▸ **Aim of the exercise**:
The copy you give must match the listing below exactly and contain no pictures.

▸ **Records to process**:
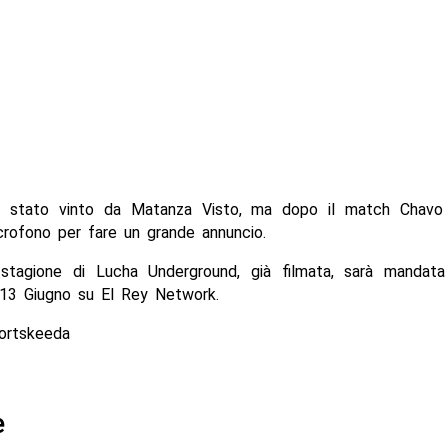
è stato vinto da Matanza Visto, ma dopo il match Chavo 
crofono per fare un grande annuncio.
stagione di Lucha Underground, già filmata, sarà mandat
l 13 Giugno su El Rey Network.
ortskeeda
e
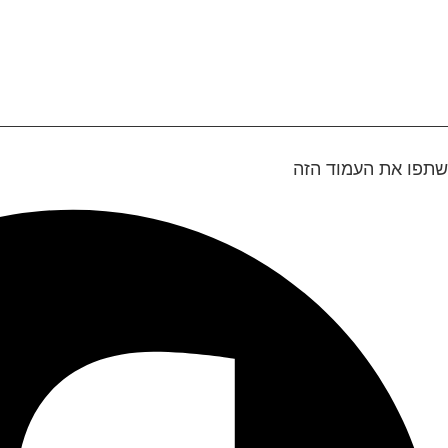
שתפו את העמוד הזה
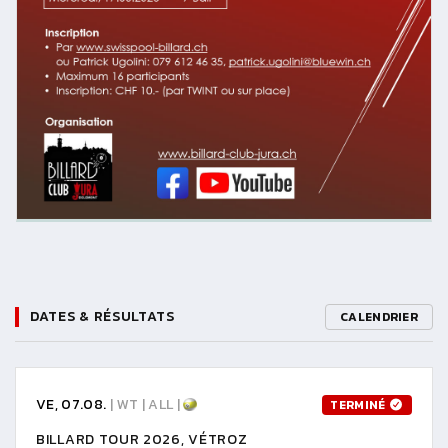
DATES & RÉSULTATS
CALENDRIER
VE, 07.08.
| WT | ALL |
TERMINÉ
BILLARD TOUR 2026, VÉTROZ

▸ **Result for this exercise**:
è stato vinto da Matanza Visto, ma dopo il match Chavo 
crofono per fare un grande annuncio.
stagione di Lucha Underground, già filmata, sarà mandat
l 13 Giugno su El Rey Network.
ortskeeda
e
שתפו את העמוד הזה
DATES & RÉSULTATS
CALENDRIER
VE, 07.08.
| WT | ALL |
TERMINÉ
BILLARD TOUR 2026, VÉTROZ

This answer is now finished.